Pembangunan bonjol (kubu atau benteng pertahanan) di kawasan Bukit Tajadi (Bukit Tak Jadi) sesungguhnya berawal dari perselisihan itu. Pada awalnya, kaum Padri membangun bonjol itu untuk melindungi diri mereka dari gangguan/serbuan kaum pendukung adat dan tradisi lama. Dan sebagaimana disebutkan Tuanku Imam Bonjol, kelompok pendukung adat dan tradisi lama beberapa kali menyerang bonjol, tapi selalu gagal karena posisi dan pertahanan bonjol yang hebat serta didukung oleh semangat juang kaum Padri.

Kemudian, seiring dengan semakin banyaknya pengikut dan adanya bantuan dari luar (seperti Tuanku Nan Renceh  dari Kamang), kaum Padri bisa tampil sebagai kelompok yang dominan di Lembah Alahan Panjang. Kaum Padri bisa mengalahkan kaum pendukung adat dan tradisi lama. Namun hingga tahun-tahun permulaan 1830-an, kaum pendukung adat dan tradisi masih memendam dendam kepada kaum Padri. Konflik bak bara dalam sekam inilah yang akhirnya memecah warga Alahan Panjang.

▶ [Kumpulan Data]:
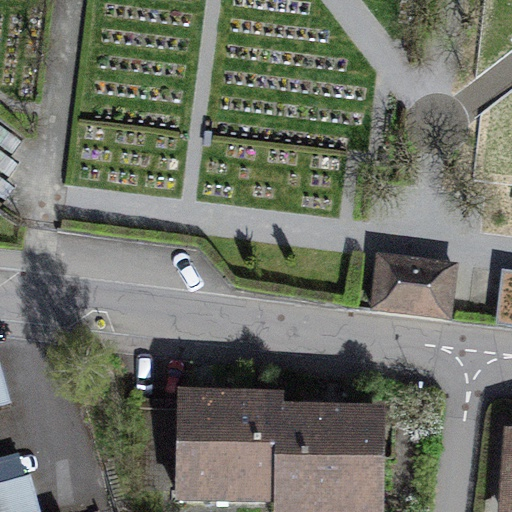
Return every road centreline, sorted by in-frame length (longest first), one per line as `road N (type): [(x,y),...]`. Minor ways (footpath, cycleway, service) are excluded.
road 1 (residential): [(476,351),(0,294)]
road 2 (residential): [(476,351),(452,511)]
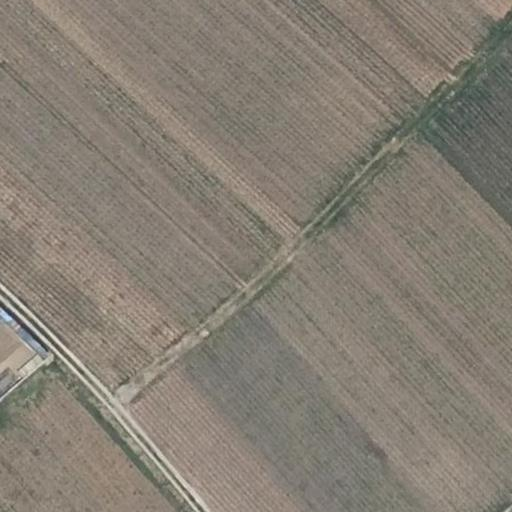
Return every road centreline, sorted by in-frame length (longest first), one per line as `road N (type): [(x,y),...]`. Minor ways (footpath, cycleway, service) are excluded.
road 1 (track): [(118,403),(329,219),(511,24)]
road 2 (track): [(208,511),(118,403),(0,288)]
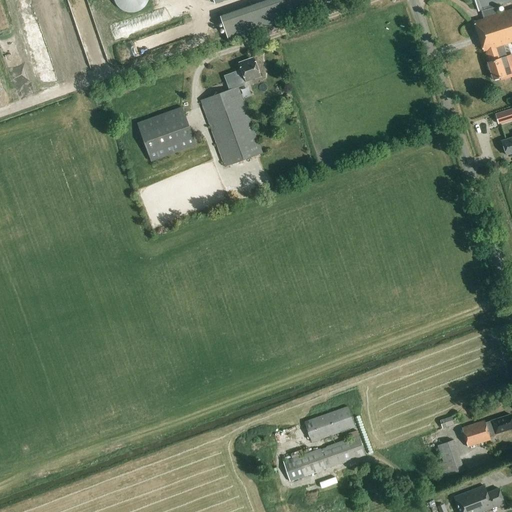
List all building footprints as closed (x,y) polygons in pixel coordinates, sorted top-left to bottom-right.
[(113,0),(114,2),(115,5),(117,7),(120,10),(123,12),(126,13),(129,13),(131,13),(134,13),(138,12),(141,10),(144,8),(146,5),(148,1),(147,0),(113,0)] [(272,0),(219,18),(227,41),(318,10),(314,0),(272,0)] [(511,9),(499,14),(496,6),(511,0),(474,0),(478,12),(481,11),(483,19),(473,22),(483,52),(485,51),(489,63),(487,64),(493,81),(500,78),(501,81),(511,77),(511,67),(511,66),(511,54),(499,59),(495,48),(511,42),(511,9)] [(238,88),(240,87),(247,84),(246,82),(260,77),(253,58),(239,63),(241,70),(224,76),(229,90),(200,101),(225,167),(262,153),(238,88)] [(137,124),(150,163),(196,147),(183,108),(137,124)] [(506,110),(495,114),(498,125),(509,121),(506,110)] [(511,138),(501,142),(506,156),(511,153),(511,138)] [(304,422),(311,442),(355,427),(348,407),(304,422)] [(439,421),(442,429),(460,423),(457,415),(439,421)] [(511,429),(511,421),(510,415),(490,421),(483,423),(483,421),(460,429),(466,448),(489,440),(488,436),(494,434),(494,435),(511,429)] [(435,416),(423,419),(425,428),(437,425),(435,416)] [(283,462),(290,481),(365,455),(358,436),(283,462)] [(437,446),(448,476),(463,471),(453,440),(437,446)] [(434,446),(424,448),(428,465),(423,466),(424,470),(430,468),(432,479),(441,477),(434,446)] [(482,511),(504,504),(498,489),(486,493),(484,486),(454,498),(459,511),(482,511)]
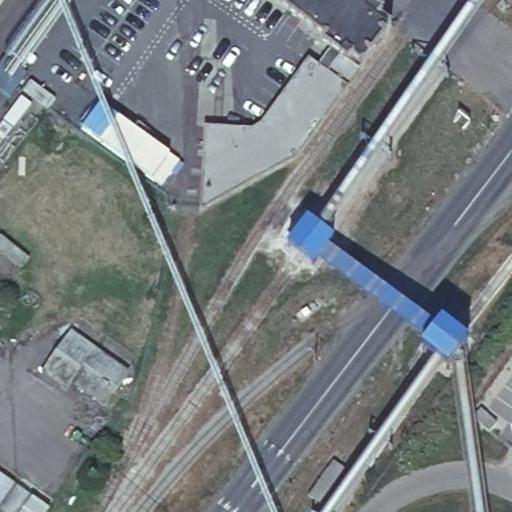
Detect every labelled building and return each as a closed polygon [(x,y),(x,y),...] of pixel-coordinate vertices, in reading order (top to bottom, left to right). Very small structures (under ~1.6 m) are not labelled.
[(17,0),(0,24),(0,79),(9,86),(39,108),(116,0),(17,0)] [(204,133),(202,214),(297,163),(392,31),(380,24),(385,19),(360,0),(358,0),(354,5),(347,0),(268,0),(334,48),(318,71),(307,64),(264,126),(253,136),(204,133)] [(160,182),(179,157),(114,108),(95,134),(160,182)] [(308,223),(288,249),(316,268),(326,256),(335,244),(324,235),(308,223)] [(437,337),(424,355),(436,365),(441,369),(451,376),(459,365),(471,349),(444,328),(437,337)] [(70,336),(41,378),(66,396),(72,388),(105,411),(129,377),(70,336)] [(501,422),(485,408),(477,416),(493,431),(501,422)] [(0,472),(0,503),(14,483),(0,472)] [(14,483),(0,503),(0,509),(4,511),(18,511),(31,494),(14,483)] [(43,511),(47,506),(31,494),(18,511),(43,511)]
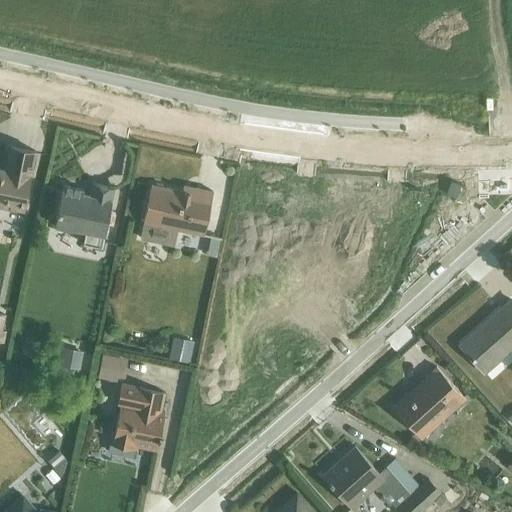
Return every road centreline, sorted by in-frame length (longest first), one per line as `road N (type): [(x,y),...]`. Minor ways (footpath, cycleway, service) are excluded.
road 1 (residential): [(0,81),(231,134),(382,150),(511,149)]
road 2 (residential): [(180,511),(511,220)]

▶ [Latihan]: Dalam teks tentang kaum Padri, apa tujuan awal kaum Padri membangun bonjol di kawasan Bukit Tajadi? Catatan-catatan tersebut tidak diperlukan untuk mengerjakan latihan ini.

▶ [Pembahasan Latihan]: Untuk melindungi diri mereka dari gangguan atau serbuan kaum pendukung adat dan tradisi lama.